### Data provided ###
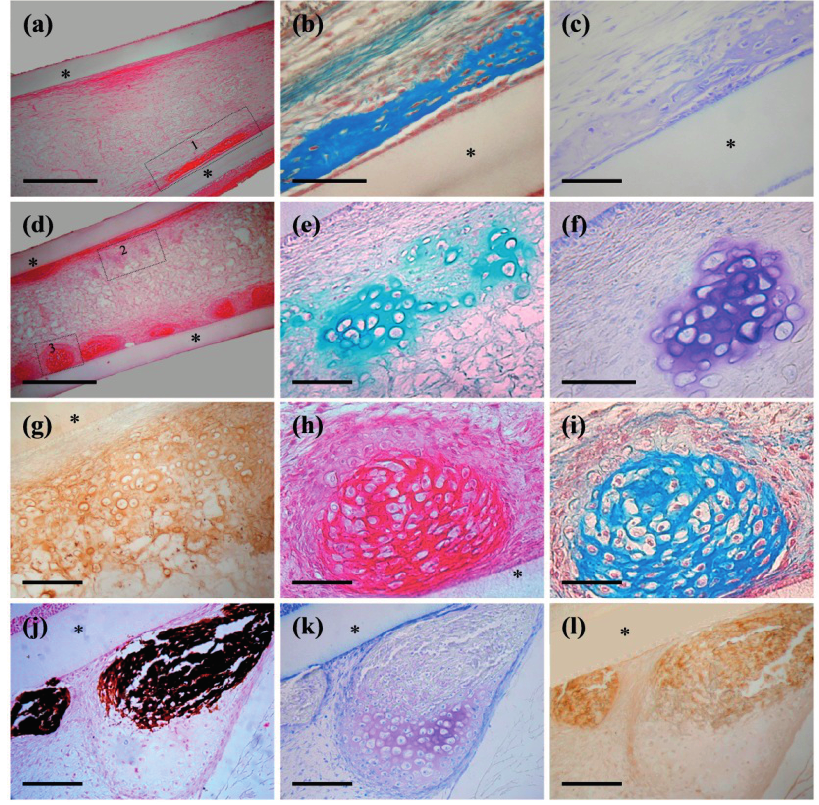
Figure 6. Histological sections of diffusion chambers with 3D culture cells after 4 weeks of in vivo implantation. Different types of tissue can be observed, according to cell type implanted. Asterisks (*) represent filters of the chambers. ( a – c ) rhTGF- β 1-F2-treated cultures induced with a pulse of rhBMP-2. In vivo bone-like tissue formation was demonstrated. ( a ) PSH (picrosirius-hematoxyline); ( b – c , details from zone 1) Goldner’s trichrome and TB (toluidine blue) stain; ( d – l ) rhTGF- β 1-F2 and rhBMP-2-treated culture cells. Several nodules of cartilage and bone-like tissue located near the filters were observed. ( d ) PSH; ( e – g , details from zone 2) AB (alcian blue), TB and type II collagen immunohistochemistry; ( h – i , details from zone 3) PSH and Goldner’s trichrome stain; ( j ) von Kossa stain; ( k ) TB; ( l ) type I collagen immunohistochemistry. Bars, 500 μ m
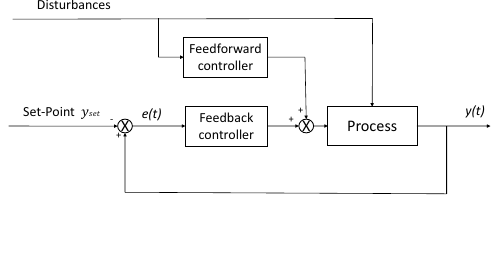
Figure 1: Feedback-Feedforward Control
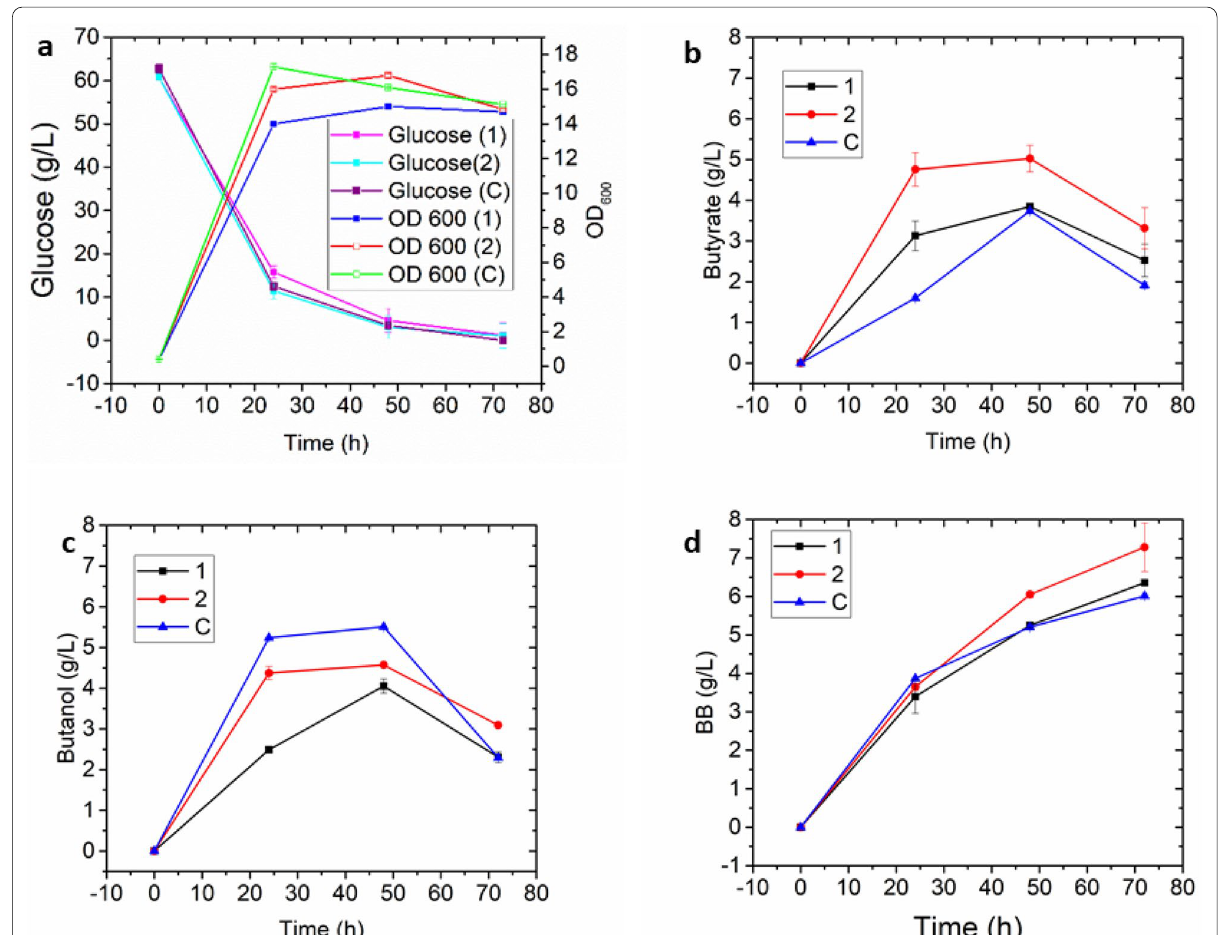
Fig. 6 Batch fermentation profiles of the microbial consortium for butyl butyrate production with different aeration speed control strategies. The consortium strains were inoculated at a ratio of 1:8 (butyrate strain: butanol strain) and cultured at 200 rpm, pH 5.8. C: control, aerated with 0.5 vvm during the whole fermentation process. 1: aerated with 0.5 vvm in the first 24 h, then shifted to 0.1 vvm. 2: aerated with 0.5 vvm in the first 36 h, then shifted to 0.1 vvm. The data represent the means SD from three biological ±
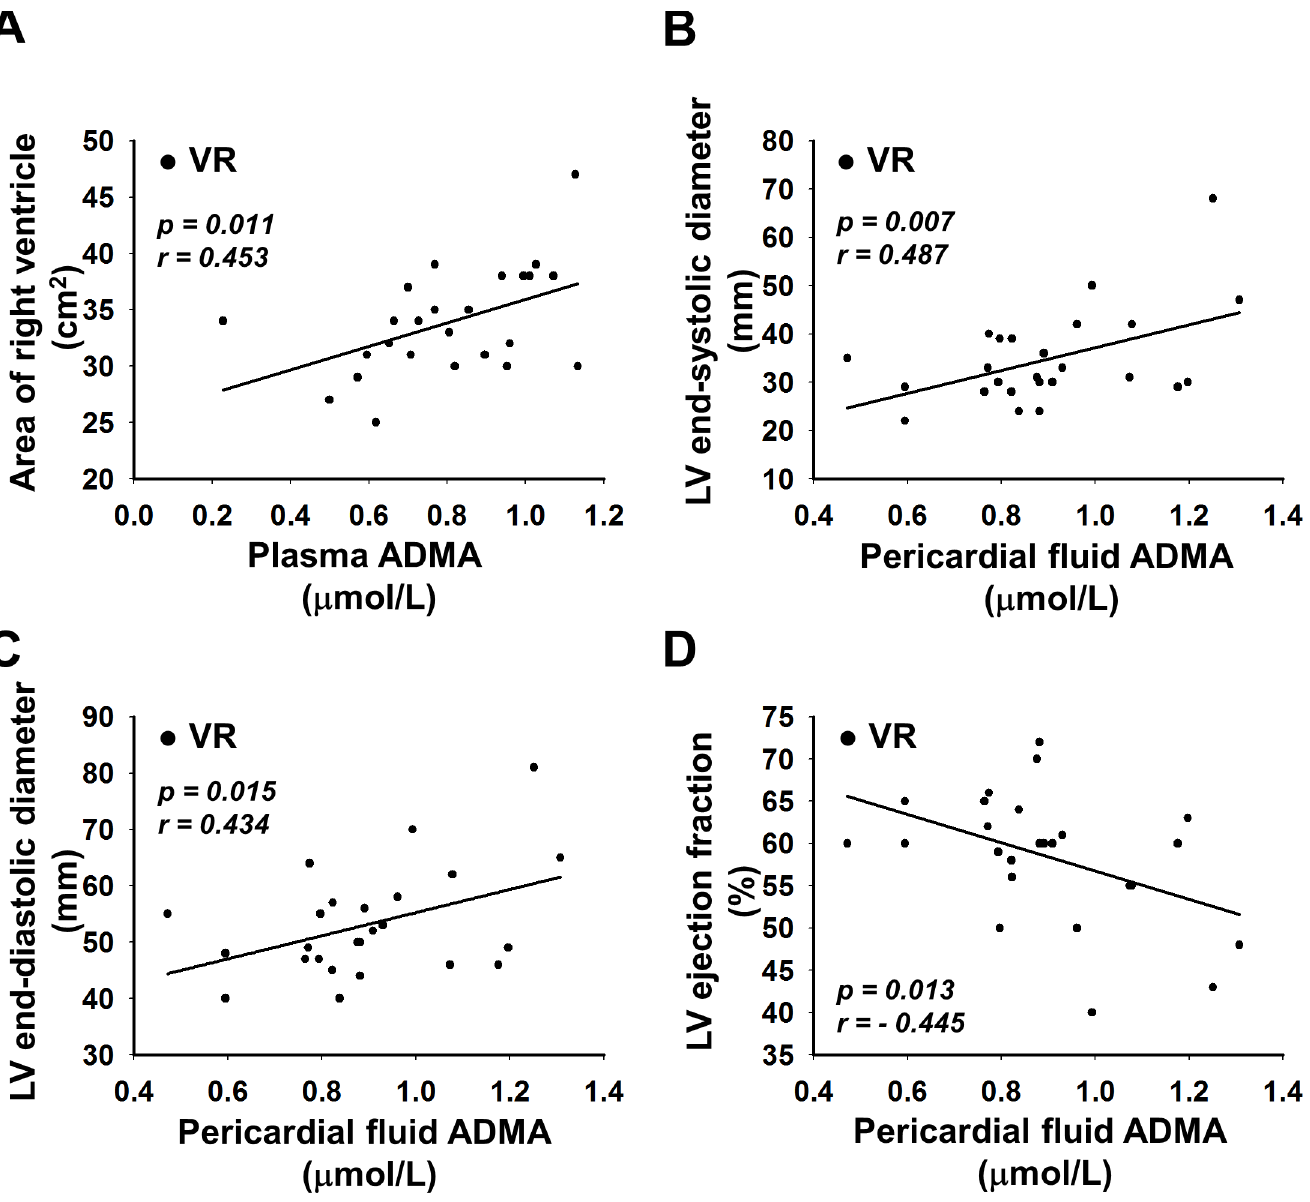
Fig 4. Correlations between the levels of asymmetric dimethylarginine (ADMA) and echocardiographic parameters of patients undergoing valve replacement (VR) surgery. (A) plasma ADMA vs. area of right ventricle ( y = 10.438 x + 25.49, r = 0.453, p = 0.011); (B) PF ADMA vs. left ventricular (LV) end-systolic diameter ( y = 23.689 x + 13.53, r = 0.487, p = 0.007); (C) PF ADMA vs. LV end-diastolic diameter ( y = 20.531 x + 34.72, r = 0.434, p = 0.015); D: PF ADMA vs. LV ejection fraction ( y = -16.779 x + 73.55, r = -0.445, p =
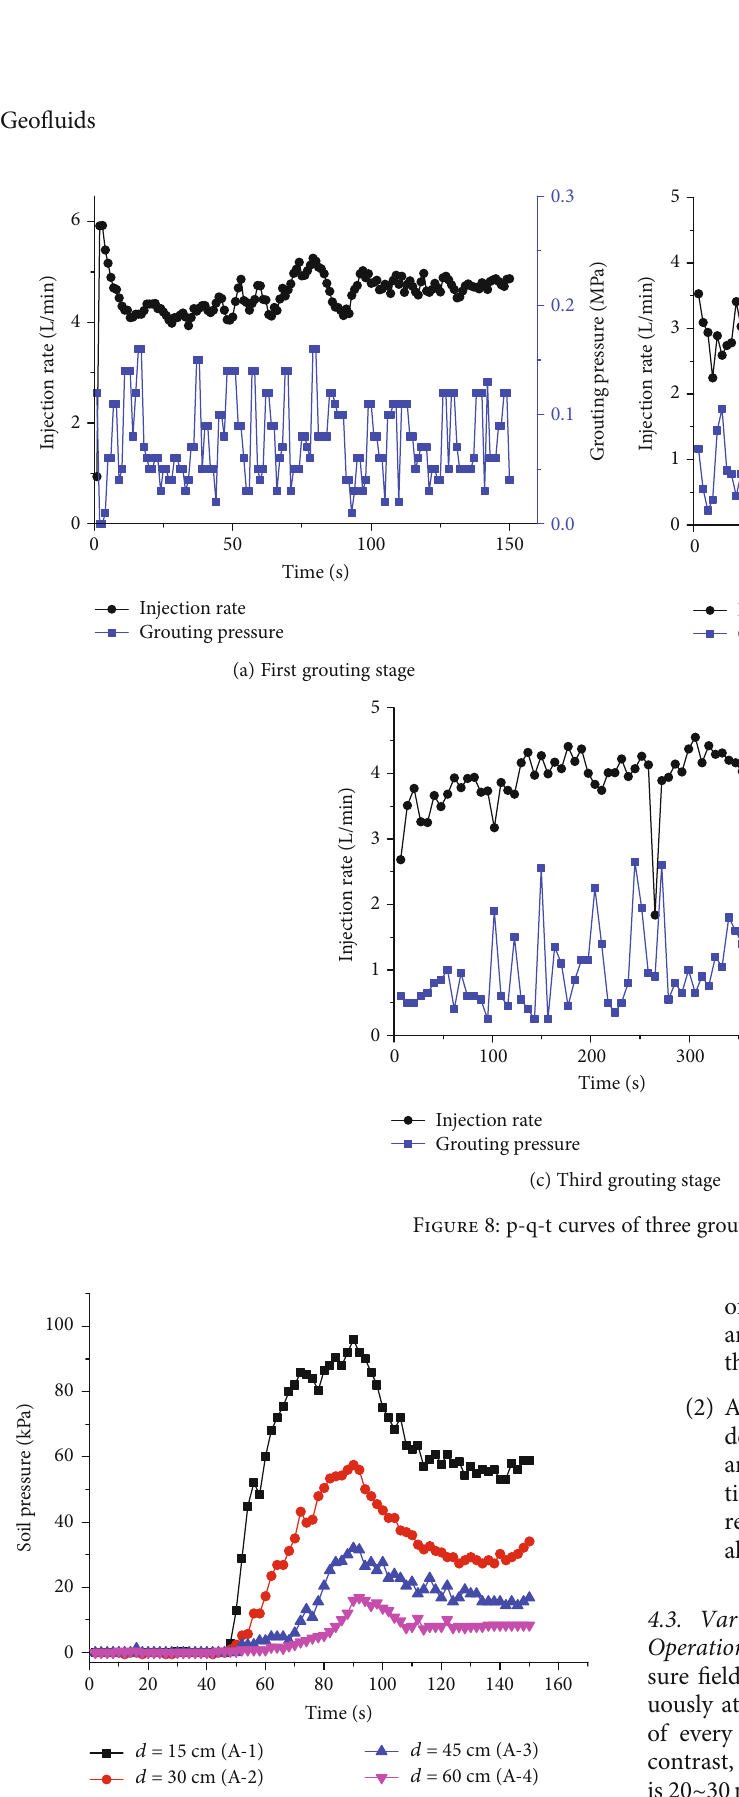
Figure 9: Variation of soil pressure with time of di ff erent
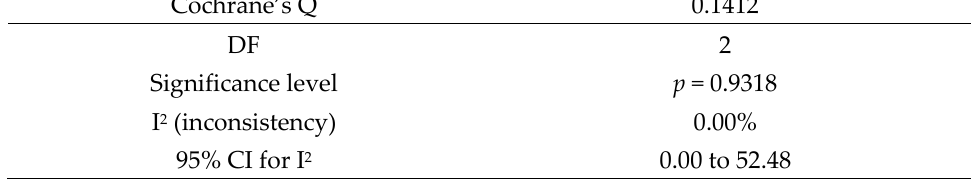
Figure 2. Meta-analysis. Figure 2.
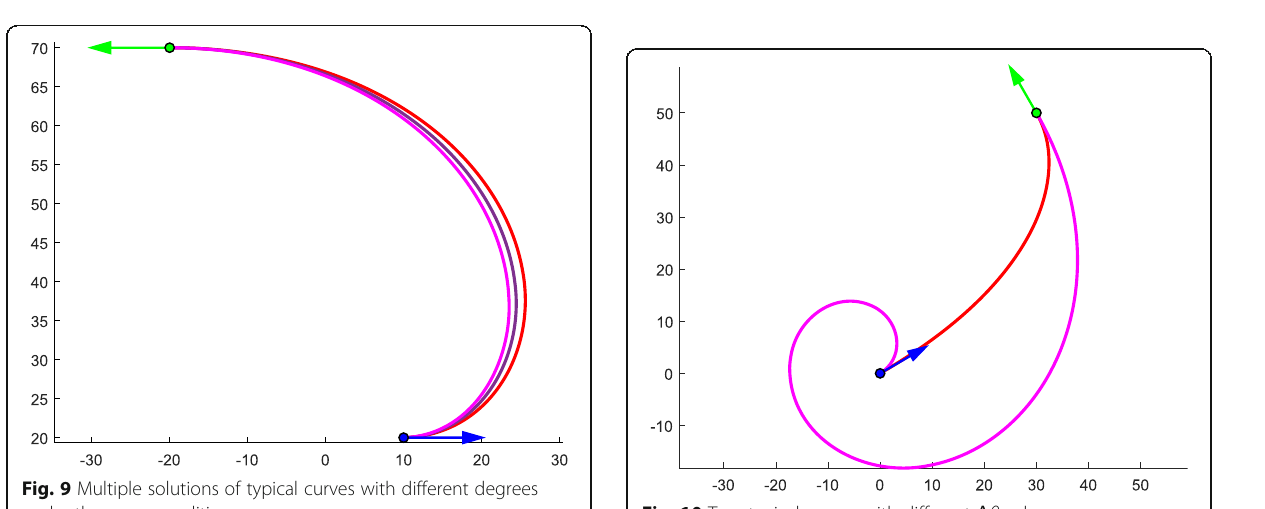
Fig. 10 Two typical curves with different Δ θ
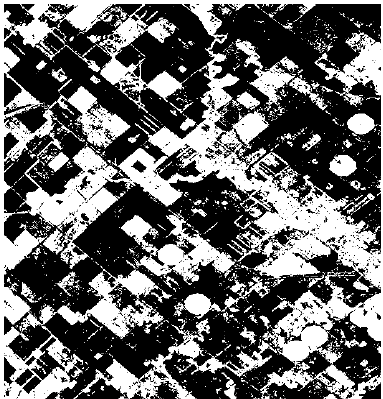
Figure 6. Resulted change map by proposed method. Black colour described as change and white show un-changed classes. Difference of entropy and anisotropy in the temporal dataset is the reason of large amount of detected changes. For identification of detected changes using auxiliary data such as soil moisture and vegetation height can be very interesting. For the quantitative validation of presented approach, 216 pixels are used to evaluate the confusion matrices, kappa coefficient and overall accuracy. These data have been uniformly selected from the change and no-change classes. Also the results are compared with the detected changes by classic c- means clustering algorithm in the term of quantitative parameters. Table 1 shows quantitative comparison between the results of our approach and the c-means clustering method and also single channel images for change detection paradigm.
###
_What needs to be done_
Exclude every picture, then reproduce the remaining data character for character.

_Exercise response_
Figure 6. Histological sections of diffusion chambers with 3D culture cells after 4 weeks of in vivo implantation. Different types of tissue can be observed, according to cell type implanted. Asterisks (*) represent filters of the chambers. ( a – c ) rhTGF- β 1-F2-treated cultures induced with a pulse of rhBMP-2. In vivo bone-like tissue formation was demonstrated. ( a ) PSH (picrosirius-hematoxyline); ( b – c , details from zone 1) Goldner’s trichrome and TB (toluidine blue) stain; ( d – l ) rhTGF- β 1-F2 and rhBMP-2-treated culture cells. Several nodules of cartilage and bone-like tissue located near the filters were observed. ( d ) PSH; ( e – g , details from zone 2) AB (alcian blue), TB and type II collagen immunohistochemistry; ( h – i , details from zone 3) PSH and Goldner’s trichrome stain; ( j ) von Kossa stain; ( k ) TB; ( l ) type I collagen immunohistochemistry. Bars, 500 μ m
Figure 1: Feedback-Feedforward Control
Fig. 6 Batch fermentation profiles of the microbial consortium for butyl butyrate production with different aeration speed control strategies. The consortium strains were inoculated at a ratio of 1:8 (butyrate strain: butanol strain) and cultured at 200 rpm, pH 5.8. C: control, aerated with 0.5 vvm during the whole fermentation process. 1: aerated with 0.5 vvm in the first 24 h, then shifted to 0.1 vvm. 2: aerated with 0.5 vvm in the first 36 h, then shifted to 0.1 vvm. The data represent the means SD from three biological ±
Fig 4. Correlations between the levels of asymmetric dimethylarginine (ADMA) and echocardiographic parameters of patients undergoing valve replacement (VR) surgery. (A) plasma ADMA vs. area of right ventricle ( y = 10.438 x + 25.49, r = 0.453, p = 0.011); (B) PF ADMA vs. left ventricular (LV) end-systolic diameter ( y = 23.689 x + 13.53, r = 0.487, p = 0.007); (C) PF ADMA vs. LV end-diastolic diameter ( y = 20.531 x + 34.72, r = 0.434, p = 0.015); D: PF ADMA vs. LV ejection fraction ( y = -16.779 x + 73.55, r = -0.445, p =
Figure 9: Variation of soil pressure with time of di ff erent
Figure 2. Meta-analysis. Figure 2.
Fig. 10 Two typical curves with different Δ θ
Figure 6. Resulted change map by proposed method. Black colour described as change and white show un-changed classes. Difference of entropy and anisotropy in the temporal dataset is the reason of large amount of detected changes. For identification of detected changes using auxiliary data such as soil moisture and vegetation height can be very interesting. For the quantitative validation of presented approach, 216 pixels are used to evaluate the confusion matrices, kappa coefficient and overall accuracy. These data have been uniformly selected from the change and no-change classes. Also the results are compared with the detected changes by classic c- means clustering algorithm in the term of quantitative parameters. Table 1 shows quantitative comparison between the results of our approach and the c-means clustering method and also single channel images for change detection paradigm.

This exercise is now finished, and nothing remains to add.